• **TASK INSTRUCTIONS**
Output the records that follow, keeping every line exactly as it is.

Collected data
------------------------------------
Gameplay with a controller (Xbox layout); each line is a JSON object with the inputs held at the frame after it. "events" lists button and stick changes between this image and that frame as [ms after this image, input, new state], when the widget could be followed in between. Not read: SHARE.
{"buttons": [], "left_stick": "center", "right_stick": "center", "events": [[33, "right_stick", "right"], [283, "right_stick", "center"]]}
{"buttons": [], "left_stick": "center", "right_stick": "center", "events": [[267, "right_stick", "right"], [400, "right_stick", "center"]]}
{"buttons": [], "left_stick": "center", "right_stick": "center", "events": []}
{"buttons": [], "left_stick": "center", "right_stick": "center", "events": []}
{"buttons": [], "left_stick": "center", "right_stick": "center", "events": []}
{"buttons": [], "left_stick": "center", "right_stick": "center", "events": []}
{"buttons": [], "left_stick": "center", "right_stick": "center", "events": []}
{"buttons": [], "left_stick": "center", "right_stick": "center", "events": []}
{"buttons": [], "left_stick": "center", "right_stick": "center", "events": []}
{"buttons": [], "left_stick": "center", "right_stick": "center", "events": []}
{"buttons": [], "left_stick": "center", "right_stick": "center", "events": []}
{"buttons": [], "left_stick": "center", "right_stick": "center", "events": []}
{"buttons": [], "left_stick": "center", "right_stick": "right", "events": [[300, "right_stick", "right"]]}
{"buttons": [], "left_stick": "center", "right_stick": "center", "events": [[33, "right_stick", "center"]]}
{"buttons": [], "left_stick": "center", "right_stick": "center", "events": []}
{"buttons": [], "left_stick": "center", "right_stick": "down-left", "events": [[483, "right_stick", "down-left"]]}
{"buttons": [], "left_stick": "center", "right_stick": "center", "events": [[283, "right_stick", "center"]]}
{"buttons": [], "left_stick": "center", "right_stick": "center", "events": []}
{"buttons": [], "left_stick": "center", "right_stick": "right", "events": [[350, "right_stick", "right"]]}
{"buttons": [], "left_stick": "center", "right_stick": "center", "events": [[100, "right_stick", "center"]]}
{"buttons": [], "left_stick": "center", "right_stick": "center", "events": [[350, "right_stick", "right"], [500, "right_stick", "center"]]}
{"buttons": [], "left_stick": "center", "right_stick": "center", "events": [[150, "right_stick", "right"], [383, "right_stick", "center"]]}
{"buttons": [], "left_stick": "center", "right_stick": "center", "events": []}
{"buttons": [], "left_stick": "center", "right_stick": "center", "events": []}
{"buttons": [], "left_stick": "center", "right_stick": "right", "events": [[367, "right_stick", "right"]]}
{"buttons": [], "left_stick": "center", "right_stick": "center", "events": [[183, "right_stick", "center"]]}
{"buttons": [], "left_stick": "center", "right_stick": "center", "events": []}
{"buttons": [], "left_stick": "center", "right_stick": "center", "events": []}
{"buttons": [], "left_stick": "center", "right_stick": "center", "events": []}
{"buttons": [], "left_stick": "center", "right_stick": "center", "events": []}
------------------------------------
• **EXERCISE RESPONSE**
Gameplay with a controller (Xbox layout); each line is a JSON object with the inputs held at the frame after it. "events" lists button and stick changes between this image and that frame as [ms after this image, input, new state], when the widget could be followed in between. Not read: SHARE.
{"buttons": [], "left_stick": "center", "right_stick": "center", "events": [[33, "right_stick", "right"], [283, "right_stick", "center"]]}
{"buttons": [], "left_stick": "center", "right_stick": "center", "events": [[267, "right_stick", "right"], [400, "right_stick", "center"]]}
{"buttons": [], "left_stick": "center", "right_stick": "center", "events": []}
{"buttons": [], "left_stick": "center", "right_stick": "center", "events": []}
{"buttons": [], "left_stick": "center", "right_stick": "center", "events": []}
{"buttons": [], "left_stick": "center", "right_stick": "center", "events": []}
{"buttons": [], "left_stick": "center", "right_stick": "center", "events": []}
{"buttons": [], "left_stick": "center", "right_stick": "center", "events": []}
{"buttons": [], "left_stick": "center", "right_stick": "center", "events": []}
{"buttons": [], "left_stick": "center", "right_stick": "center", "events": []}
{"buttons": [], "left_stick": "center", "right_stick": "center", "events": []}
{"buttons": [], "left_stick": "center", "right_stick": "center", "events": []}
{"buttons": [], "left_stick": "center", "right_stick": "right", "events": [[300, "right_stick", "right"]]}
{"buttons": [], "left_stick": "center", "right_stick": "center", "events": [[33, "right_stick", "center"]]}
{"buttons": [], "left_stick": "center", "right_stick": "center", "events": []}
{"buttons": [], "left_stick": "center", "right_stick": "down-left", "events": [[483, "right_stick", "down-left"]]}
{"buttons": [], "left_stick": "center", "right_stick": "center", "events": [[283, "right_stick", "center"]]}
{"buttons": [], "left_stick": "center", "right_stick": "center", "events": []}
{"buttons": [], "left_stick": "center", "right_stick": "right", "events": [[350, "right_stick", "right"]]}
{"buttons": [], "left_stick": "center", "right_stick": "center", "events": [[100, "right_stick", "center"]]}
{"buttons": [], "left_stick": "center", "right_stick": "center", "events": [[350, "right_stick", "right"], [500, "right_stick", "center"]]}
{"buttons": [], "left_stick": "center", "right_stick": "center", "events": [[150, "right_stick", "right"], [383, "right_stick", "center"]]}
{"buttons": [], "left_stick": "center", "right_stick": "center", "events": []}
{"buttons": [], "left_stick": "center", "right_stick": "center", "events": []}
{"buttons": [], "left_stick": "center", "right_stick": "right", "events": [[367, "right_stick", "right"]]}
{"buttons": [], "left_stick": "center", "right_stick": "center", "events": [[183, "right_stick", "center"]]}
{"buttons": [], "left_stick": "center", "right_stick": "center", "events": []}
{"buttons": [], "left_stick": "center", "right_stick": "center", "events": []}
{"buttons": [], "left_stick": "center", "right_stick": "center", "events": []}
{"buttons": [], "left_stick": "center", "right_stick": "center", "events": []}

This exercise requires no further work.